▶ _WHAT IS EXPECTED_: Check each line below for "along" and give the count of those that have it, nothing else.

(Stored items)
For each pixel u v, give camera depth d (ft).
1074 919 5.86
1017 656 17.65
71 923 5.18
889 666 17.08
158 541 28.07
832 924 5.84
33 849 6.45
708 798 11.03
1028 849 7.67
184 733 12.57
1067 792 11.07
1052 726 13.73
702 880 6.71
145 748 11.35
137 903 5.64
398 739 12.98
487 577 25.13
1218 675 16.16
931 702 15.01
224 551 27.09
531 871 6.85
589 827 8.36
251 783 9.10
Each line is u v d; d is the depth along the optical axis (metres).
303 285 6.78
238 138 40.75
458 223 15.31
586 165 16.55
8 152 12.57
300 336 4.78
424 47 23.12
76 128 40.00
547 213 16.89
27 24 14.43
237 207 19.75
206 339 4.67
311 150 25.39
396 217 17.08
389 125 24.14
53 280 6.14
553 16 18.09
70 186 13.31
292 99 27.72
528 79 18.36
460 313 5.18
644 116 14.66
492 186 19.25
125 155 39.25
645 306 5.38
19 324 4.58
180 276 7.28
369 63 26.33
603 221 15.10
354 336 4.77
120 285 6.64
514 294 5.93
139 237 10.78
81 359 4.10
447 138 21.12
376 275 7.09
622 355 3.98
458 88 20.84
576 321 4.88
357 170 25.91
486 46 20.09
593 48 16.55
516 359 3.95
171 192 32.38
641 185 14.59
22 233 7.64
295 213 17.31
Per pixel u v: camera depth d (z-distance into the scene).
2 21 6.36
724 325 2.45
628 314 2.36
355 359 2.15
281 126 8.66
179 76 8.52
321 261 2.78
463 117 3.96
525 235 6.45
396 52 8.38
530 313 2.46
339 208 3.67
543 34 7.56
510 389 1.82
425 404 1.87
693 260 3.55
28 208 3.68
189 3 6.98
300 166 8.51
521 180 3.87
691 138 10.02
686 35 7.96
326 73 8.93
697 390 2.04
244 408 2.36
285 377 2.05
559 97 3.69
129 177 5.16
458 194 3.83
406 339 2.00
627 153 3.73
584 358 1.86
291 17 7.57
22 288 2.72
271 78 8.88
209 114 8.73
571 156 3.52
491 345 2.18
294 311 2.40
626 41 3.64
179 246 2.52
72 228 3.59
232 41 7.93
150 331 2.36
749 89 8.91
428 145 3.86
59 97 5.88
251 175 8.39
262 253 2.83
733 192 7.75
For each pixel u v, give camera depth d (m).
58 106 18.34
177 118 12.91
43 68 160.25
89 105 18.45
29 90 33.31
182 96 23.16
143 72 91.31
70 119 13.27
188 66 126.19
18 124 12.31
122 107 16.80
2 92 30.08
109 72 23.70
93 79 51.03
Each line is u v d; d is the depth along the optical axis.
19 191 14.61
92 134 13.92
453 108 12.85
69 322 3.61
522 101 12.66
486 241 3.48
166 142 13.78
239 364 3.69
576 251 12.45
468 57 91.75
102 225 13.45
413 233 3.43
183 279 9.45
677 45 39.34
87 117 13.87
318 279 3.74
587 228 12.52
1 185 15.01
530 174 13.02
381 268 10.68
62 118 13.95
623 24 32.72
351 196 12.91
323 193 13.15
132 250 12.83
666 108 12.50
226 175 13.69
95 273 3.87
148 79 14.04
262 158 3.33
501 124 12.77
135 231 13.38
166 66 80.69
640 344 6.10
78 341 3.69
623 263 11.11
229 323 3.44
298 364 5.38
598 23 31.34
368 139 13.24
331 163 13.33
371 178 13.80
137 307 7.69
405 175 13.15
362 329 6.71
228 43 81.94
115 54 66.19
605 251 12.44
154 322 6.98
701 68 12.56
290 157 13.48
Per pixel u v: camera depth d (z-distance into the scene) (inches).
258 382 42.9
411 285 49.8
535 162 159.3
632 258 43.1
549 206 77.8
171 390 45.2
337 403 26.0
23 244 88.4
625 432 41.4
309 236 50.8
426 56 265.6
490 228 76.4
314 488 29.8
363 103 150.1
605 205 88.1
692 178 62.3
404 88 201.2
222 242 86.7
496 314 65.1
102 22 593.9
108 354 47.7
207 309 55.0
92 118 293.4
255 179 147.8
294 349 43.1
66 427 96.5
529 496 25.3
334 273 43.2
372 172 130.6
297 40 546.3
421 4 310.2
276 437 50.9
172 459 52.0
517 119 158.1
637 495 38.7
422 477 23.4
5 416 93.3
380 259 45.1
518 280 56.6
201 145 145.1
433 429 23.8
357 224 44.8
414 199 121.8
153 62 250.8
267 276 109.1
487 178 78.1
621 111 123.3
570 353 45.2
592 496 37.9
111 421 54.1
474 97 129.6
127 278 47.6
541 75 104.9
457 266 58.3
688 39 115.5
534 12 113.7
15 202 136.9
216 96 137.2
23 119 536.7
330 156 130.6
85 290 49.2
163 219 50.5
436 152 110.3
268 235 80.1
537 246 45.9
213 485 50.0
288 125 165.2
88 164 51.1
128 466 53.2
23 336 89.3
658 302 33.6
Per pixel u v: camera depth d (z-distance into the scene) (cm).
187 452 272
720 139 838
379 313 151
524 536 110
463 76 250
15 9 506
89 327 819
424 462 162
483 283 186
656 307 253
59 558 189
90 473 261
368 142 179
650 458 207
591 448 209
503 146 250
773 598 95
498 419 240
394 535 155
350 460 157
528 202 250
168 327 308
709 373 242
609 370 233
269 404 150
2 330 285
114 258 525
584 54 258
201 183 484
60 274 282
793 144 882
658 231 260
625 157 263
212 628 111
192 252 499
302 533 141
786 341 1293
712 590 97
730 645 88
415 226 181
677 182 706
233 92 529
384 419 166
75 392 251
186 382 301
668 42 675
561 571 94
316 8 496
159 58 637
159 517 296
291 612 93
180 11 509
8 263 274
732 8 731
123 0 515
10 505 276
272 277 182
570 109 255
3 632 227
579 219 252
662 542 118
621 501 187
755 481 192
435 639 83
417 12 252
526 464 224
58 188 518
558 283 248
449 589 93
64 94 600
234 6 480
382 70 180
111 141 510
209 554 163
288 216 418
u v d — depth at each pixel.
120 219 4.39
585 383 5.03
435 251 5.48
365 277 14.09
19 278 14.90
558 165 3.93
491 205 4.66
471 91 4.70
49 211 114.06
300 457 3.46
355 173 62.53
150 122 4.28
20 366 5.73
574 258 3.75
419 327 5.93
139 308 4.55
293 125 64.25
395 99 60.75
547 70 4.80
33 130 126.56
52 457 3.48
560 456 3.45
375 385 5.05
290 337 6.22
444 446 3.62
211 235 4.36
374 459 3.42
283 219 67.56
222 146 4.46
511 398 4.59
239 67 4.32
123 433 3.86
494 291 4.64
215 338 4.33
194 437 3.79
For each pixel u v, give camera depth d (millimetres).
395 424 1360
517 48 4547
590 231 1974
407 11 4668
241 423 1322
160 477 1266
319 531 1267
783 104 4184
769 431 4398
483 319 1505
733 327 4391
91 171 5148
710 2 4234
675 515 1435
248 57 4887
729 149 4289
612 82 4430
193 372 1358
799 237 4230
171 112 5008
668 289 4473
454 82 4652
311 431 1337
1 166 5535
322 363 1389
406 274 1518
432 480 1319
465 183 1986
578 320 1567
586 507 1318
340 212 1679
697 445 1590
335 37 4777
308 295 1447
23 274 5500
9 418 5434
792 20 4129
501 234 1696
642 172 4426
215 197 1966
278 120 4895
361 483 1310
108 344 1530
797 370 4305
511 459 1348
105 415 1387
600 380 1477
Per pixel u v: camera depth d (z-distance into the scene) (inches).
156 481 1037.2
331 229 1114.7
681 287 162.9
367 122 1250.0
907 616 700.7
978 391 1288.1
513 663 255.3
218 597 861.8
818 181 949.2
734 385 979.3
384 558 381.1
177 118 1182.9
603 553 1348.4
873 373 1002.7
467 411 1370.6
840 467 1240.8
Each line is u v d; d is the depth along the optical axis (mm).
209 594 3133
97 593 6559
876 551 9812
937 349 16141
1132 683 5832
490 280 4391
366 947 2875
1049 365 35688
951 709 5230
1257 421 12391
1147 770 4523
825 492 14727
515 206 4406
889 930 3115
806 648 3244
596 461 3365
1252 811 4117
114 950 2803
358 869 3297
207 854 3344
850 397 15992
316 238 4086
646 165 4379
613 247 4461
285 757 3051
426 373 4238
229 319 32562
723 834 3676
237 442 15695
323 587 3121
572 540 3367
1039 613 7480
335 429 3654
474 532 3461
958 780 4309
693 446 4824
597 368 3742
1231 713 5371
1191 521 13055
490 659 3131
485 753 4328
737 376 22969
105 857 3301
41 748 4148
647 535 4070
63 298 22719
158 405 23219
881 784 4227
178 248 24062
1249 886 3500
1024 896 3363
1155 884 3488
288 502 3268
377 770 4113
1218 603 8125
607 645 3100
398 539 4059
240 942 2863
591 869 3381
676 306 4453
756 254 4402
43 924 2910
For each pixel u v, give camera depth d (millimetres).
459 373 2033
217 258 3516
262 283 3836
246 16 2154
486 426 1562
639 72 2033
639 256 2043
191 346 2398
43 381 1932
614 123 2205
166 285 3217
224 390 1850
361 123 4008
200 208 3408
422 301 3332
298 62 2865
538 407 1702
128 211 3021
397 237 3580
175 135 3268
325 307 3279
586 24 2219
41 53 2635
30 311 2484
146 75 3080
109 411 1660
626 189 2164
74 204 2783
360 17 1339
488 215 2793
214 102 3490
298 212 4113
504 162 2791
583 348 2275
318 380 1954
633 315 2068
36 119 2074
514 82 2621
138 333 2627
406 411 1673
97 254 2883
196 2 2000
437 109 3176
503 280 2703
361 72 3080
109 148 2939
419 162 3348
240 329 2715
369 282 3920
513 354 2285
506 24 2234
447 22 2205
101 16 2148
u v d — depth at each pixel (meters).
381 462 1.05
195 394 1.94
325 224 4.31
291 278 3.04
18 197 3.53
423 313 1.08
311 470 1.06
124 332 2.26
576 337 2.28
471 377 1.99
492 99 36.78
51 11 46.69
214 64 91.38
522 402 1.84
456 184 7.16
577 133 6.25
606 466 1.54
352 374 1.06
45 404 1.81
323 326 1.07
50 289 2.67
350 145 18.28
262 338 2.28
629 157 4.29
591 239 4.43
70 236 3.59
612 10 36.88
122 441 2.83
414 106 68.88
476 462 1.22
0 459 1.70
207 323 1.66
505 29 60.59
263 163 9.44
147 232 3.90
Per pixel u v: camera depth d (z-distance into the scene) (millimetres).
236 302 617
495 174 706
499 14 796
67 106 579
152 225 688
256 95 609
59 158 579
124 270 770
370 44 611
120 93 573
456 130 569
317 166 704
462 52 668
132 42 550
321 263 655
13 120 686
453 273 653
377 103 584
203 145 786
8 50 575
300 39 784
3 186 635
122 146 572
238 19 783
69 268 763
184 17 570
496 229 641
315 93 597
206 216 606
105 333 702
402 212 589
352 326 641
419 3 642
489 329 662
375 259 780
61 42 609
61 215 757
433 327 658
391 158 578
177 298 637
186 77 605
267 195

▶ _FINAL ANSWER_: 3